The EU has already provided Zlotys 8m in co-financing under the Connecting Europe Facility (CEF) for preparatory work on part of the Katowice - Ostrava line, and in June announced it would provide Zlotys 108m through CEF’s Reflow instrument. This includes Zlotys 59.4m for the design of the Lódz tunnel, and Zlotys 49.5m to undertake studies for the Warsaw - Poznan line. This is the biggest subsidy won by an individual entity in European Union under the additional CEF 2021 call.

“We have won the competition between many, many companies which were trying to get money from the commission,” Kantak says. “It was a great pleasure that our project was chosen as one of the best in Europe.
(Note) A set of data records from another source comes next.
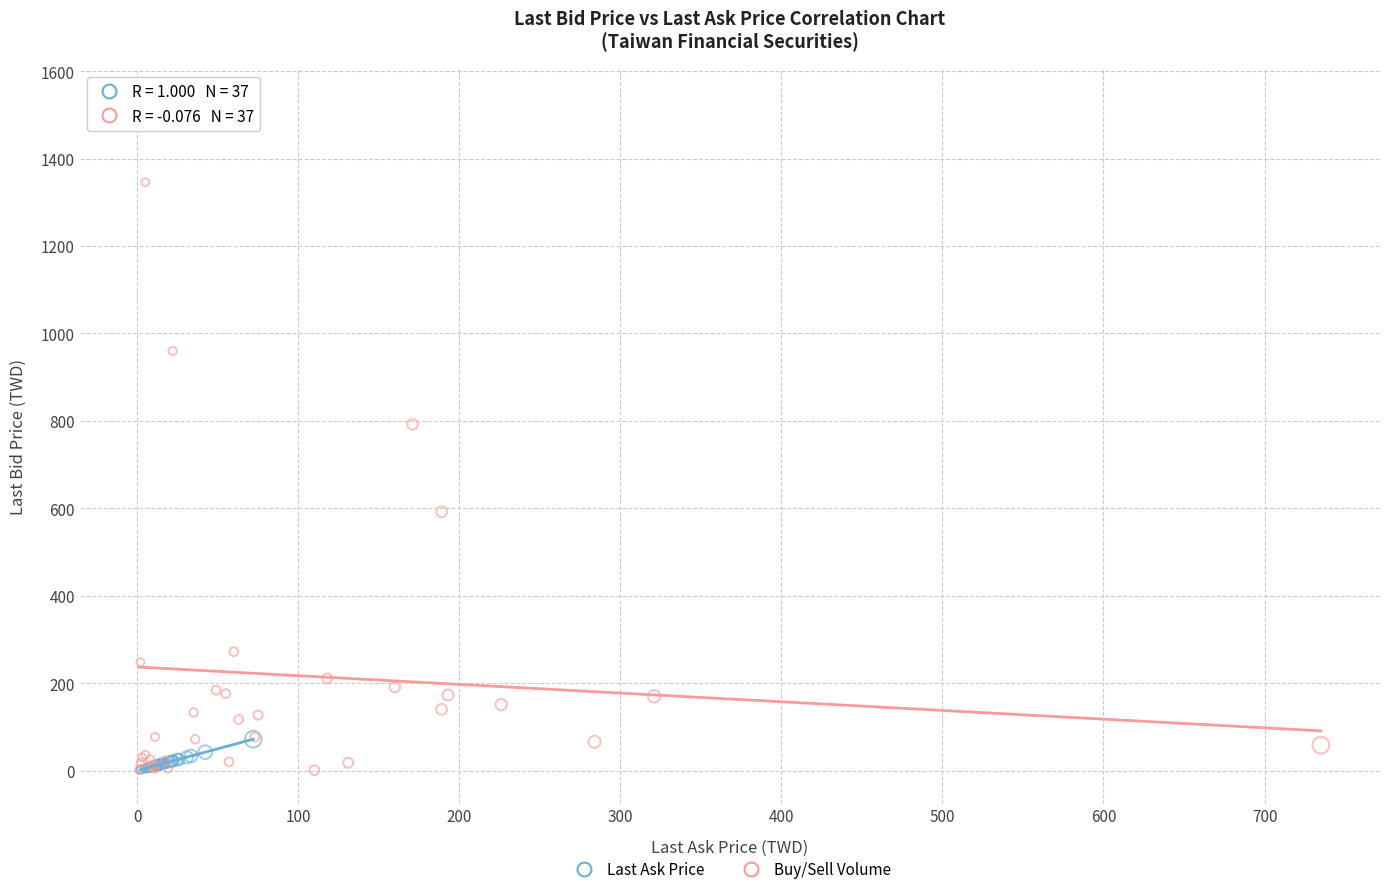

Which series reaches the maximum Y coordinate?

Buy/Sell Volume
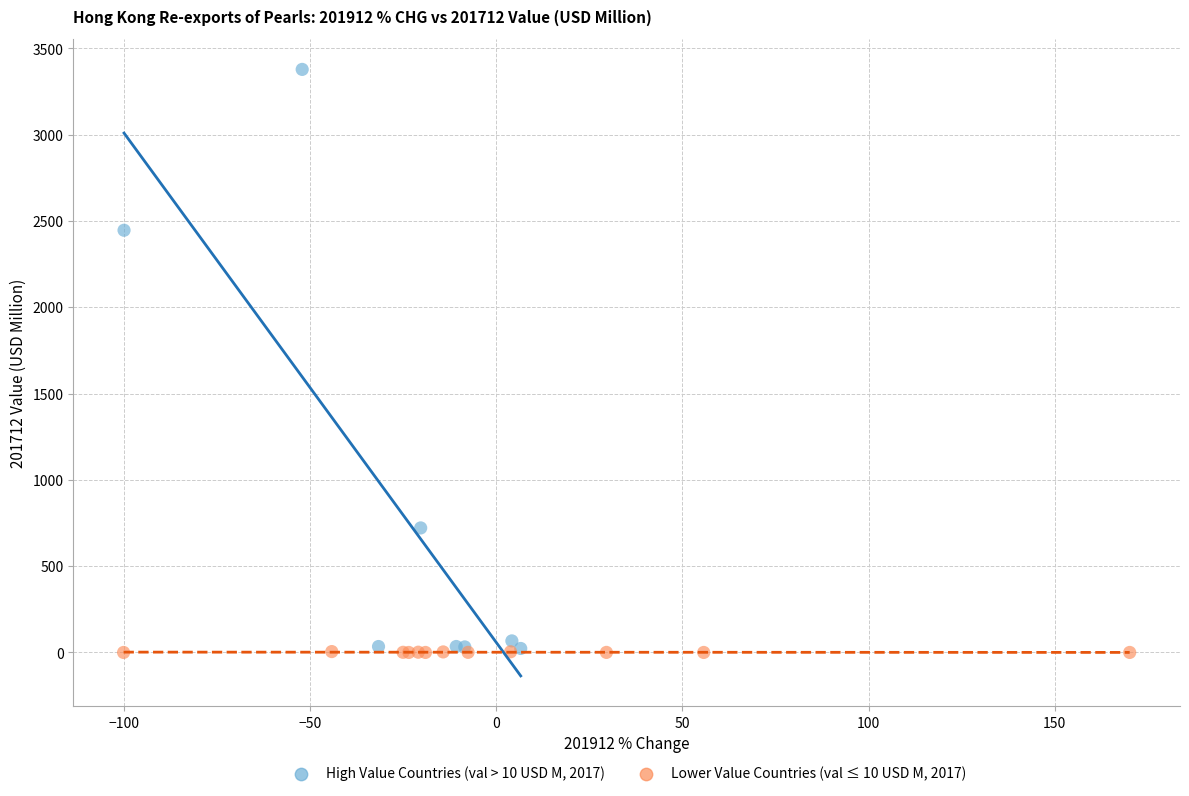

What are all the series names shown in the legend?

High Value Countries (val > 10 USD M, 2017), Lower Value Countries (val ≤ 10 USD M, 2017)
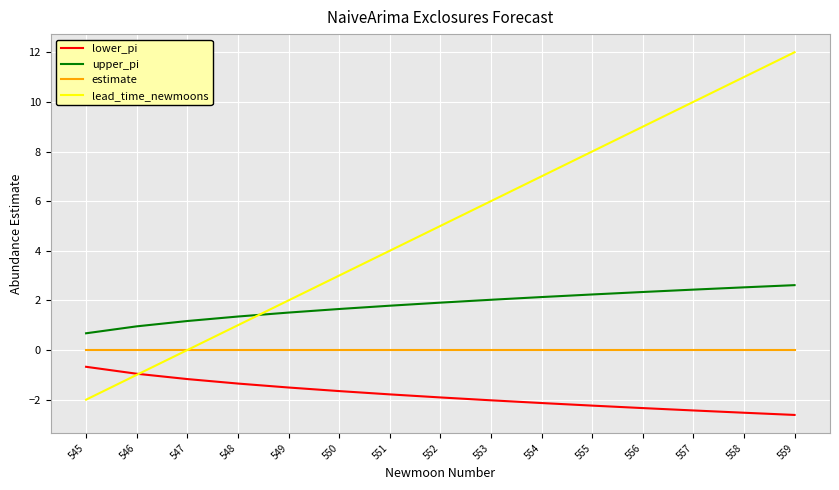

How many categories are shown in the chart?

15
This project is seen as important for the whole European network.”

The Warsaw - Lódz - Wroclaw/Poznan line will form part of the TEN-T network, with the Lódz - Wroclaw line connecting with the planned high-speed network in the Czech Republic to provide a direct high-speed service between Warsaw and Prague.

“We have won the competition between many, many companies which were trying to get money from the commission.”

Radoslaw Kantak

While STH is in discussions with the Czech Republic over the construction of the two networks to ensure the interconnected lines are built at the same pace, the international cooperation behind the development of the network goes even further. The Polish government has signed cooperation agreements with the British, French and Spanish governments to support construction of the lines. Korea is also aiding the development of the airport element of the STH. STH has been participating in EU-funded workshops with French National Railways (SNCF) since last year, and is due to meet with Spanish companies in mid-September.

As Poland’s first truly high-speed railway, the country has also worked with other European countries including Germany, France, Spain and Italy to produce Polish-specific high-speed regulations.

STH is also learning from the experiences gained during the ill-fated construction of Berlin’s Brandenburg airport, which finally opened in October 2020 nine years behind schedule and massively over budget.
Kantak says he sees the entire project as one big challenge, and one he is glad to be a part of. He expects the biggest challenge to be managing the various major investments that are included in the project, including the railway lines as well as the airport terminal and station.

“We have to look closely at how the schedules will be planned,” he says. “Looking also at the bad experience in Berlin, we’ve already had a couple of meetings with some specialists who are involved in construction there, so we do not make the same mistakes as the investor of the Berlin Airport made.”

Another issue that requires close management and attention is the availability of skilled consultants and contractors as the country pushes several major infrastructure projects. PKP PLK already has plans to undertake work worth a few billion Zlotys, while GDDKiA has around Zlotys 130bn in work planned. With STH now the third major company implementing a landmark infrastructure programme in the country, careful coordination is necessary to identify and allocate the available skills to deliver each of the projects.